Он чувствовал себя счастливым еще и потому, что уже несколько дней не видел Фердинанда, не трясся в окопе, не страдал от вшей и не глох от взрывов, не коченел в стылой грязи. Перед взором Эдварда проходила жизнь маленькой семьи – женщины по имени Ребекка и ее дочери, которую она звала то строго – Ханеле, то умиленно, ласково – Анечкой. Война ощущалась и здесь – врывалась в уютный мирок радиосводками, треугольными письмами без конвертов, иногда – слезами, по ночам, в подушку, порой – полночными бдениями над чьей-то заляпанной до полной мутности фотографией.
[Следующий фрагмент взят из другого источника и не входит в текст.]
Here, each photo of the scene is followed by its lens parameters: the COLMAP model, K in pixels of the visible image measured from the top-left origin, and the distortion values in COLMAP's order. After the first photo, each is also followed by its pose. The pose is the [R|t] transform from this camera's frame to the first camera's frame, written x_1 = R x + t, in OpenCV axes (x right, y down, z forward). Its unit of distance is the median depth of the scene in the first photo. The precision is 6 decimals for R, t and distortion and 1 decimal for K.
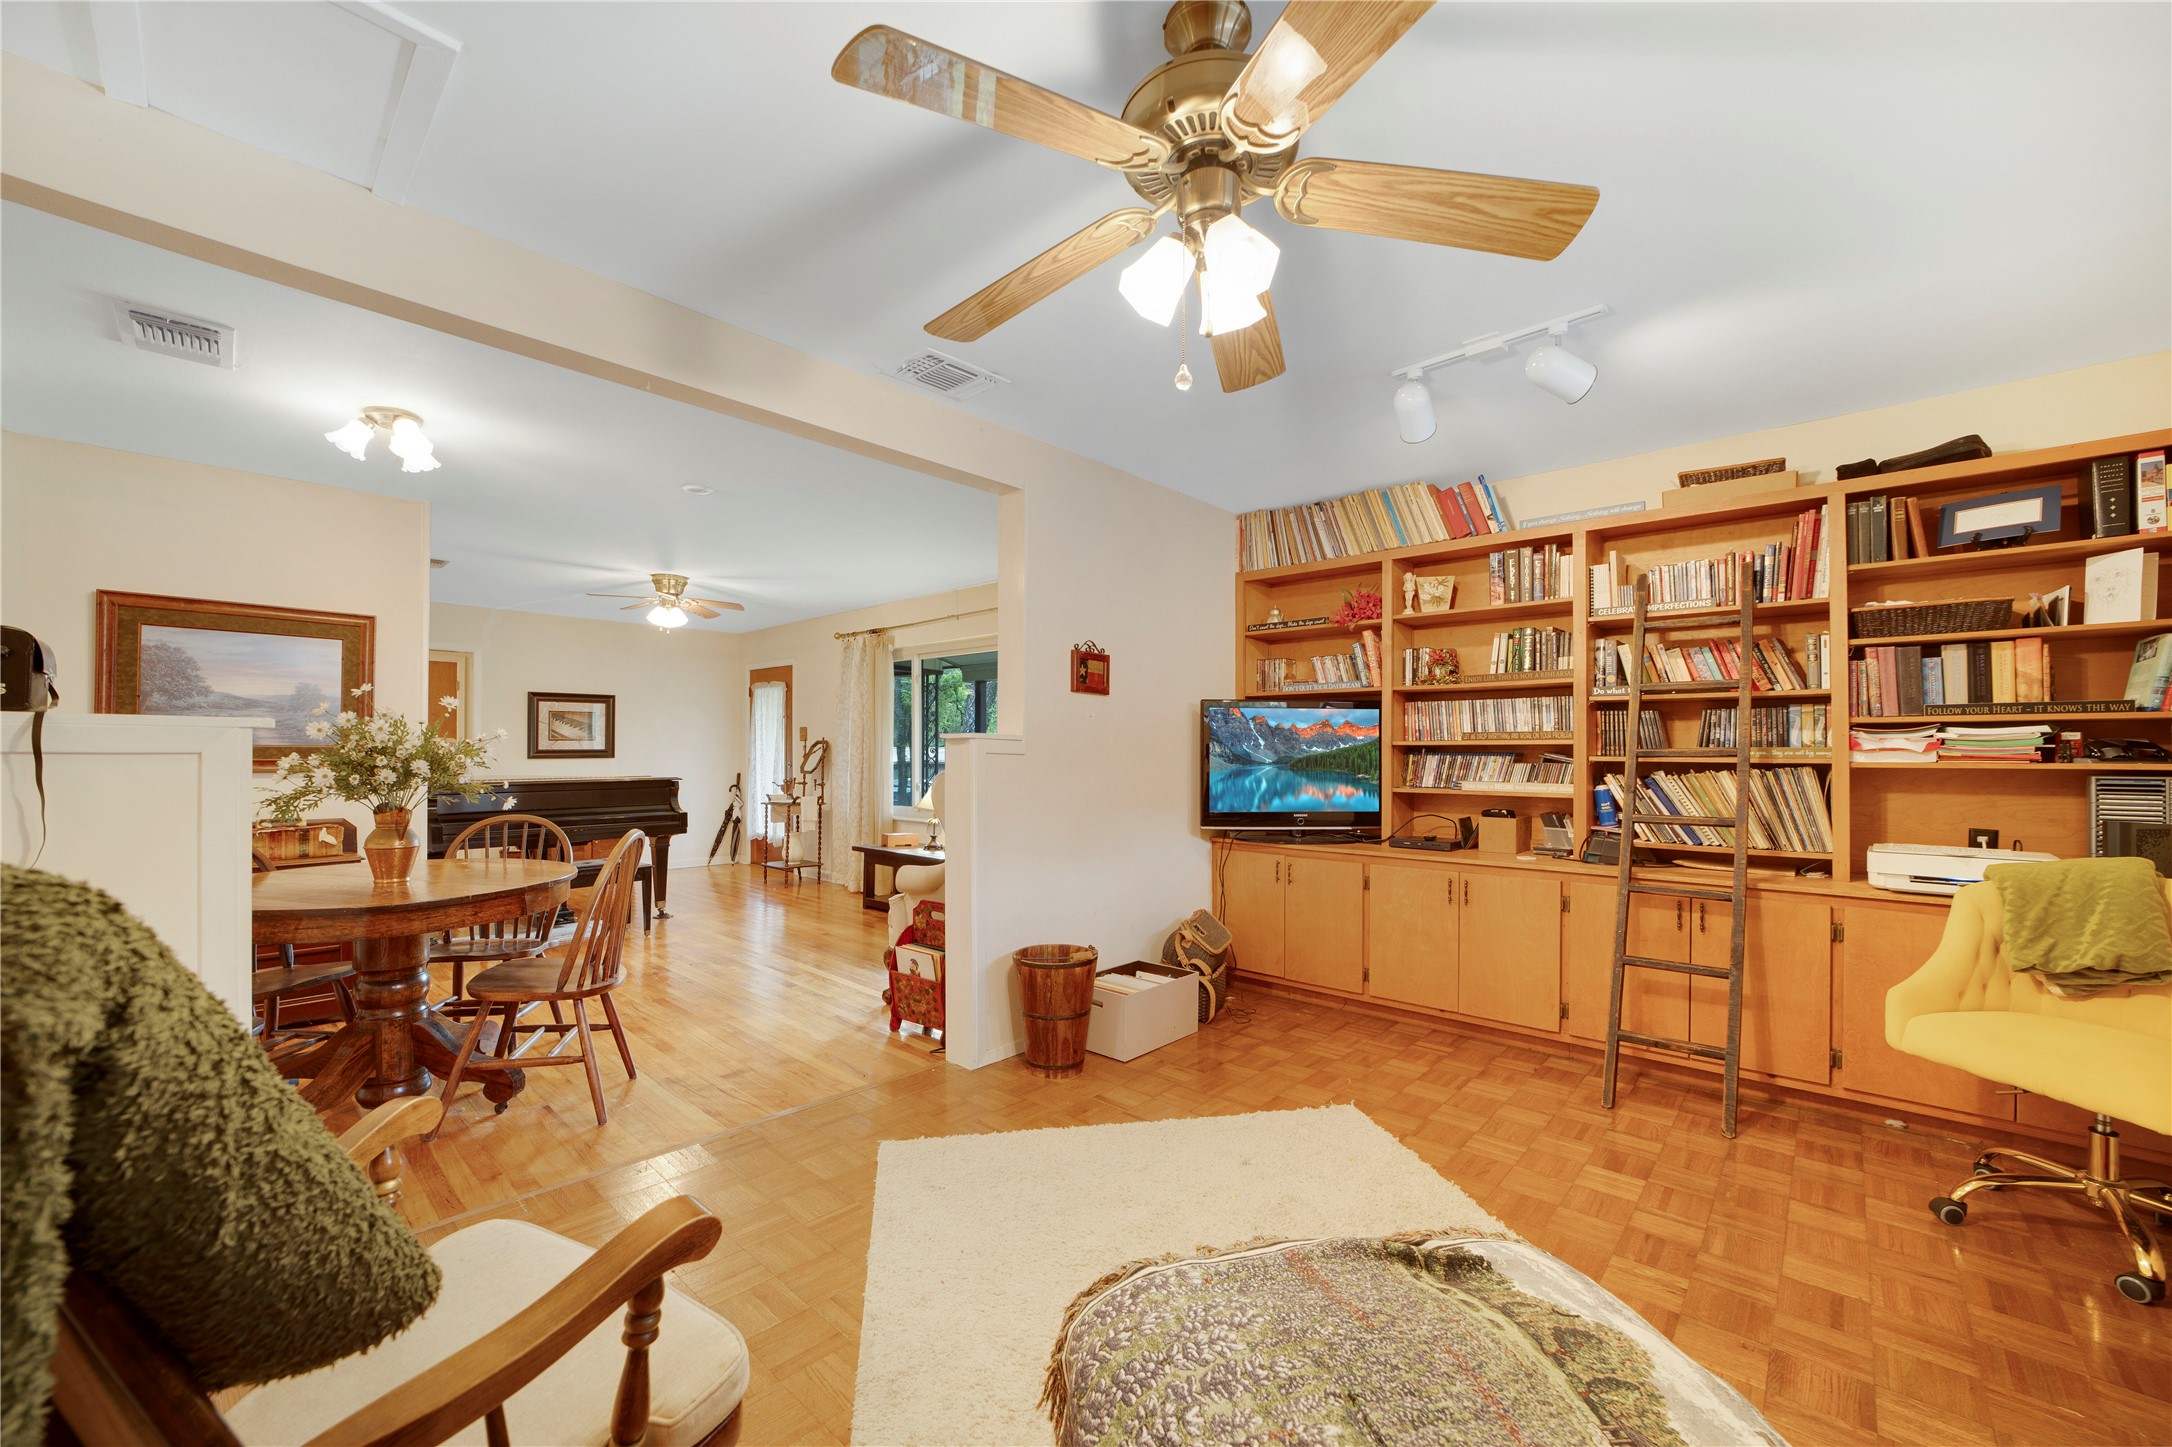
lens RADIAL K [[849.1, 0, 1083.2], [0, 849.1, 739.5], [0, 0, 1]] dist [-0.021058, 0.000288]
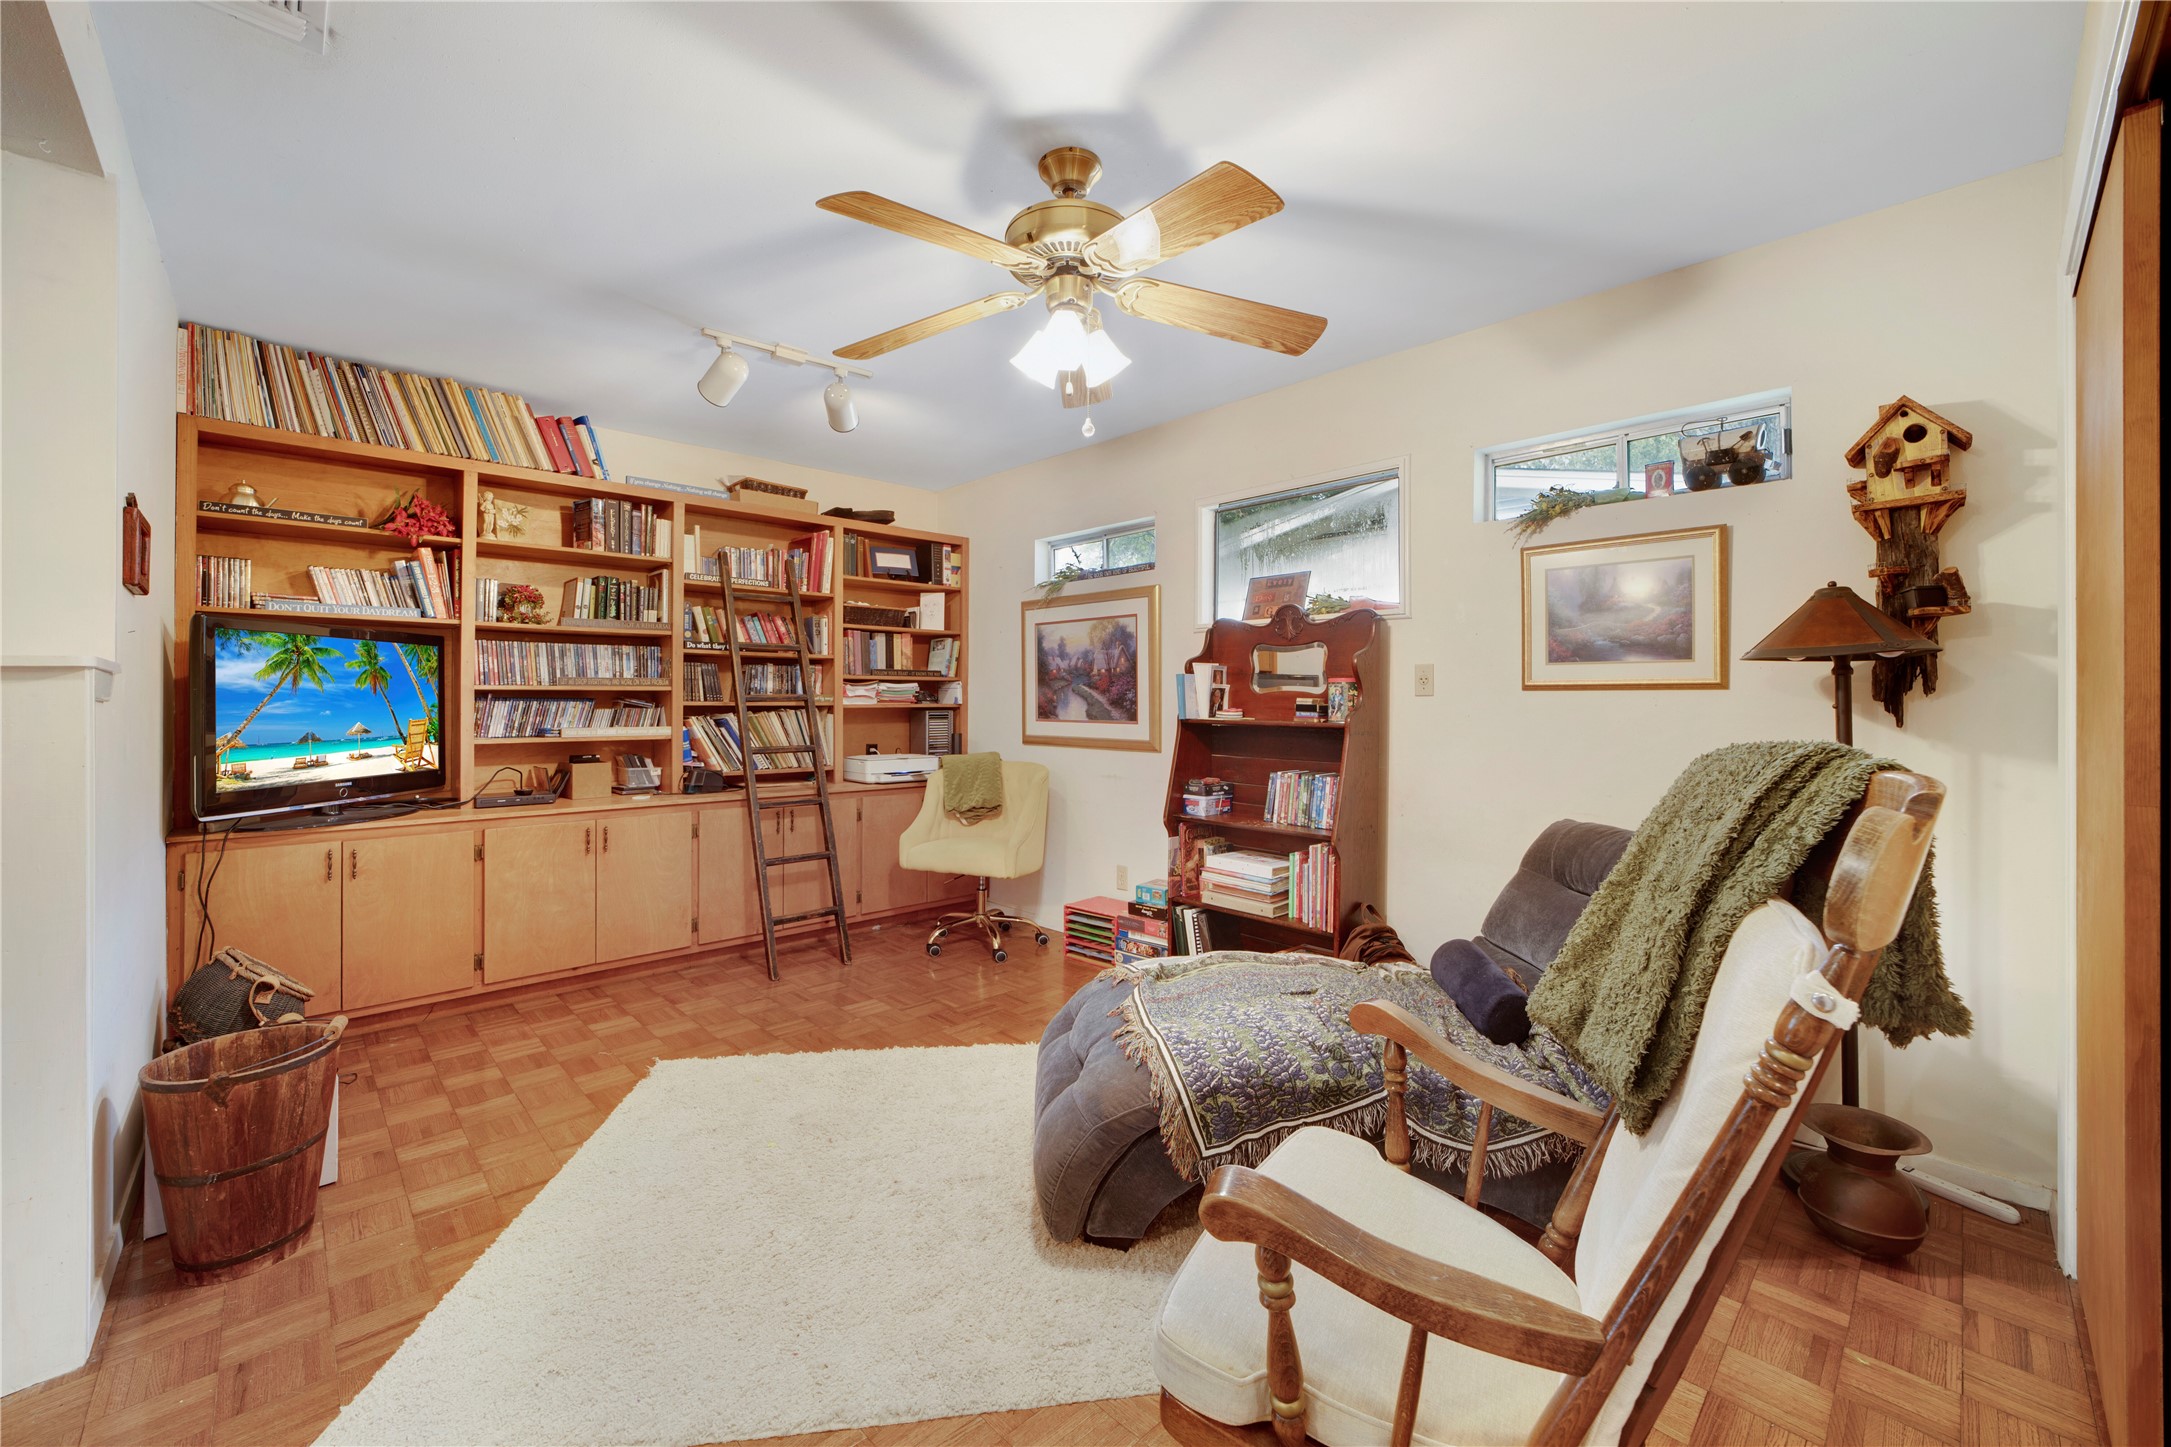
lens RADIAL K [[882.2, 0, 1091.9], [0, 882.2, 690.7], [0, 0, 1]] dist [-0.014257, -0.000078]
pose [[0.057965, 0.006860, 0.998295, -0.553449], [-0.014870, 0.999871, -0.006007, 0.004318], [-0.998208, -0.014496, 0.058059, 0.376748]]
Ему нравилась Ребекка, пышная и ладная, с тягучей тревогой во взгляде и короткими сильными руками. Нравилось, как она варит картошку, печет хлеб, повязывает платок. Когда она ложилась спать, гладкие пряди змеями соскальзывали под ворот рубашки, мешались, и женщина сердито заплетала их в две толстые черные косы. Эдвард любил смотреть, как Ребекка зажигает свечи, а потом, закрыв глаза ладонями, тихо бормочет непонятные слова. Точно поет. Хоть смысл их неясен, а звучание странно, в голове отчего-то возникает картинка: два болезненных на вид ангела приближаются к столу. Они становятся за спиной женщины, и лица их серы, как сухая земля, а спины сгорблены под грузом непомерно больших крыльев. Ребекка слаба зрением, путает кастрюли и миски, но не носит очков, как Айзек. Отними она руки от лица, и усталые ангелы показались бы ей прекрасными.